Feature Based Opinion Extraction from Customer Reviews

As e-commerce and these online services are becoming more and more popular, the number of customer reviews that a product receives grows rapidly which gives rise to the need to automating the process of reading the reviews and drawing meaningful summaries from the reviews which would help not only the customers to make decisions on whether to buy the product but also to the manufacturer to know exactly what all things need to be improved in the existing product and which ones to prioritize.

In this project, we implemented and extended some of the existing works on feature extraction and sentiment analysis for better and more informative summarizing. We firstly extract the one word features from a set of reviews based on their frequency of occurrence followed by association rules mining to get a list of two of word features by examining the words that occur frequently. This is followed by sentiment analysis of each and every feature to get an overall sentiment of a particular feature. We do not summarize the reviews by selecting or rewriting a subset of the original sentences from the reviews to capture their main points as in the classic text summarization. In this work, we only focus on mining opinion/product features that the reviewers have commented on.

Approach

The following figure gives the architectural overview of our opinion extraction system. The inputs to the system are the product reviews of all the customers. The output is the summary of the reviews.

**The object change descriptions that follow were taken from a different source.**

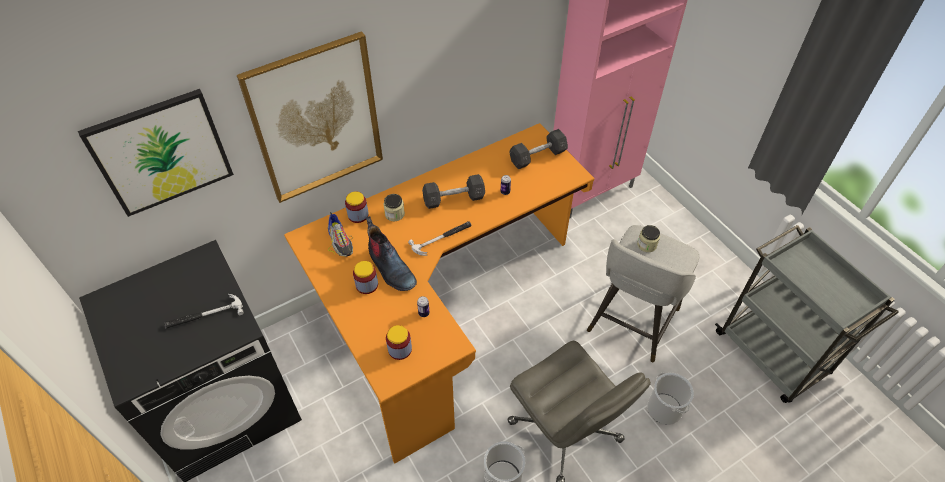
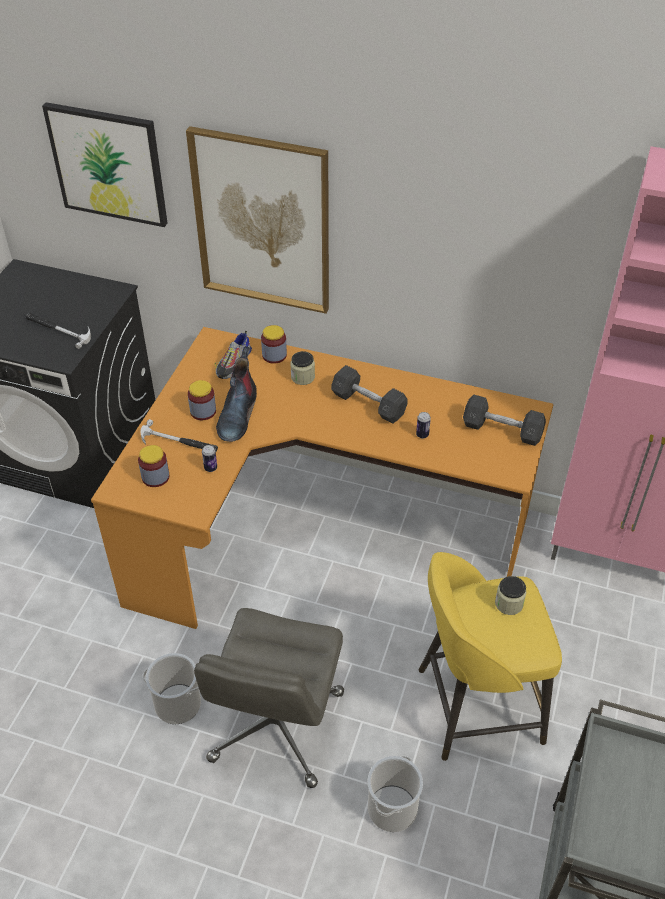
camera: 50 degrees right, 5 degrees down
hammer [408,221,472,256] -> hammer moved to [141,419,218,452]
grey stool [587,225,699,363] -> yellow stool [419,552,562,761]

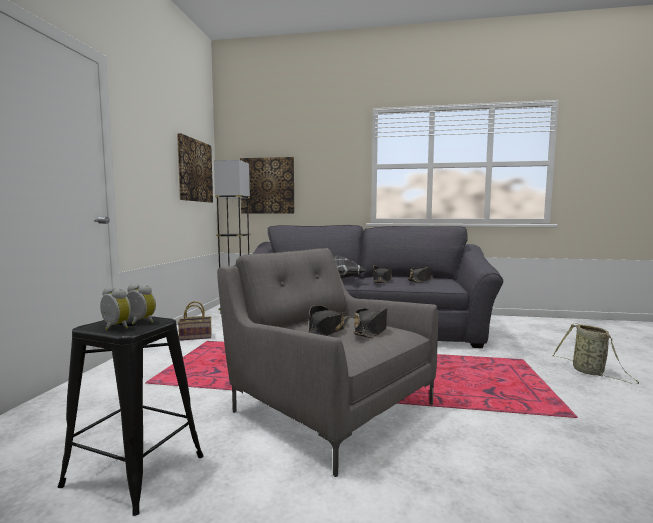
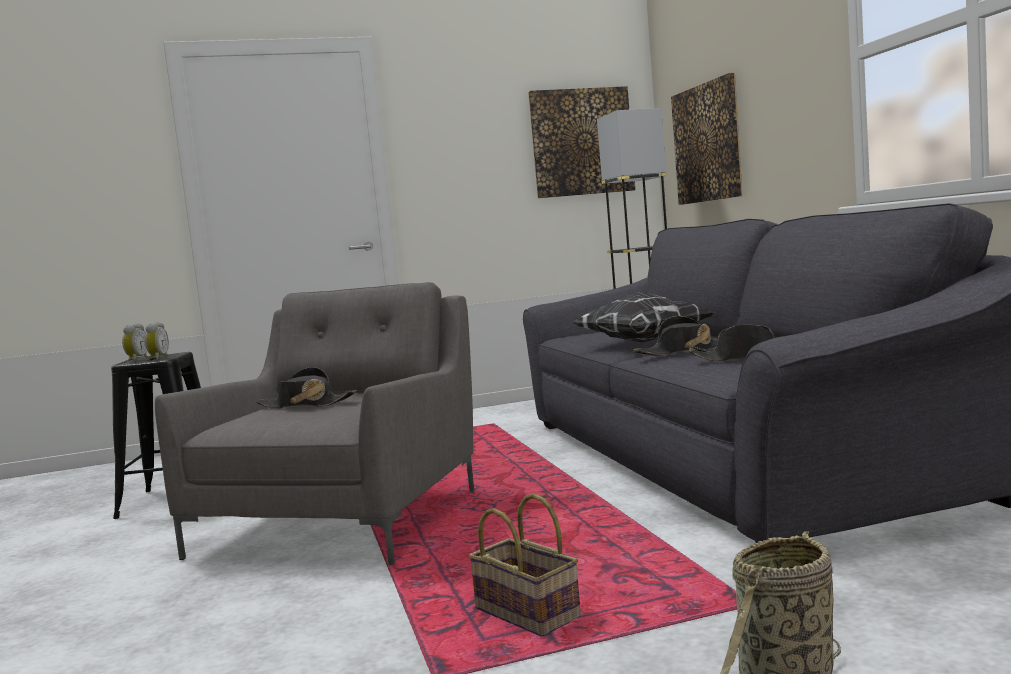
camera: 65 degrees right, 0 degrees up
basket [178,301,212,341] -> basket moved to [469,493,581,636]
black hat [354,308,387,338] -> none

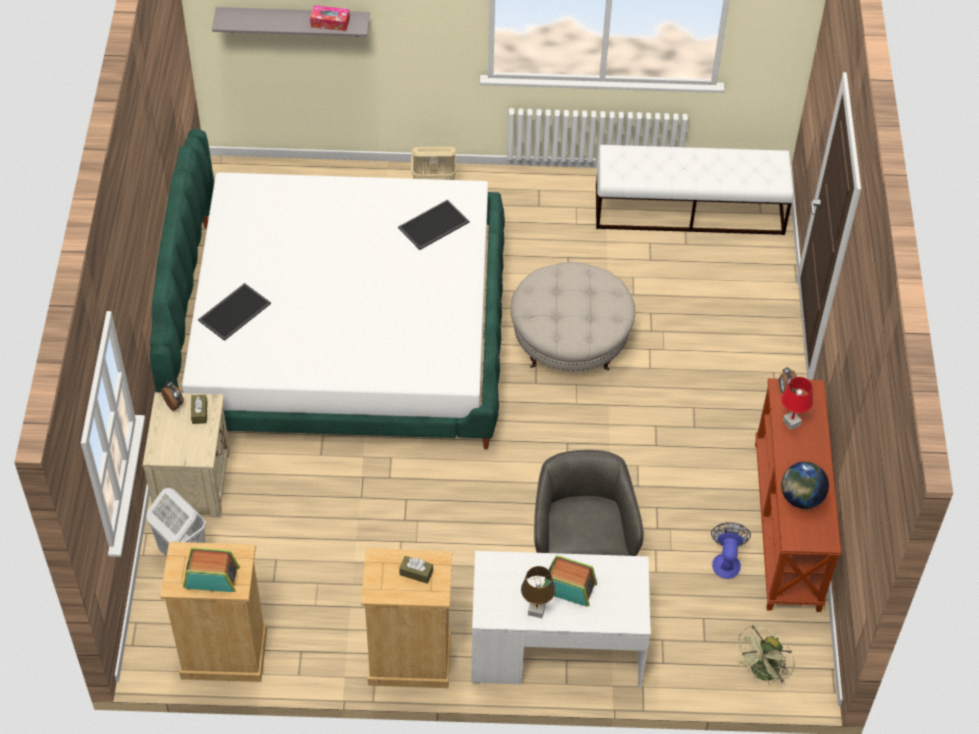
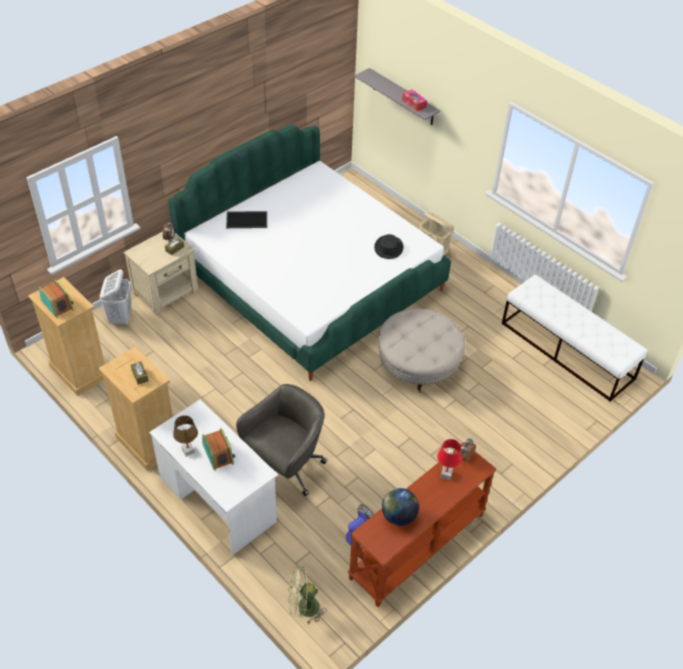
camera: 45 degrees right, 5 degrees down
tray [398,200,469,250] -> black hat [374,234,403,259]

The system involves three main steps:

Review Cleaning
Mining the frequent product features that have been commented on by the customers
Identify the customer opinions and the opinion intensities for each product feature.
A detailed project report can be found here.

1. Review Cleaning

For the feature extraction part, we neglect any emojis and demojify our review dataset before proceeding further. The minimum word length required is two for a review to be meaningful for our analysis. We remove all the reviews of one word length, as they are mainly an adjective for the whole product. We also remove any two word length review which does not contain (noun+adjective) pair, hence shrinking our review corpus for analysis. All of the review corpus is also turned to lowercase to avoid distinction between words like ’Camera’ and ’camera’ during POS tagging

2. Frequent Feature Identification

In our work, we will only mine for the frequent features. Features can be explicitly or implicitly mentioned in a review. For example, ”The camera is amazing but overall, it is not worth spending on the phone.” Here, ’camera’ is an explicit feature whereas ’value of money’ is an implicit feature. We only extract the explicit features as the implicit ones are difficult to mine. Human errors are unavoidable. We have incorporated the spelling correction in our work which takes care of the cases which have not more than one error in the spelling. So, words like ’camara’ are treated as ’camera’ but the words like ’cemara’ are not corrected. The following NLP methods have been used for frequent features identification:

POS tagging
Association Rules mining
Feature Pruning techniques
Spelling correction using Levenshtein’s distance
You can find detailed explanation of each in the report.

3. Opinion mining and sentiment scoring

Our first task is to mine the opinion words corresponding to the feature in the sentence. We will focus on explicit opinions in our work as implicit opinions are difficult to mine. In this work, we assume that a customer expresses a single opinion about a particular feature in a sentence in his/her review, which is the usual case. We extract the nearest opinionated phrase to a feature. Next, sentiment scores are obtained based on the intensity of emotions in opinions. We use VADER (Valence Aware Dictionary and sEntiment Reasoning) for polarity extraction and scoring the sentiments. The total positive and total negative polarity scores were taken to get the final sentiment score of a particular feature as follows:
Sentiment Score = Total Positive Polarity / (Total Positive Polarity + Total Negative Polarity)

Conclusion

In this project, we propose a pipeline to extract meaningful features from the customer reviews and get a sentiment score for each feature which is a measure of positive polarity towards that feature. To achieve this objective, we divide our pipeline into three major sections - cleaning, feature extraction and opinion mining. Cleaning the dataset involves cleaning the reviews and removing all useless data. Feature extraction pipeline generates a list of meaningful features. Finally, opinions towards features are extracted and sentiment scores are assigned to each feature in the opinion mining pipiline. We have evaluated this method on a review dataset of smartphone of a popular brand and the results were meaningful.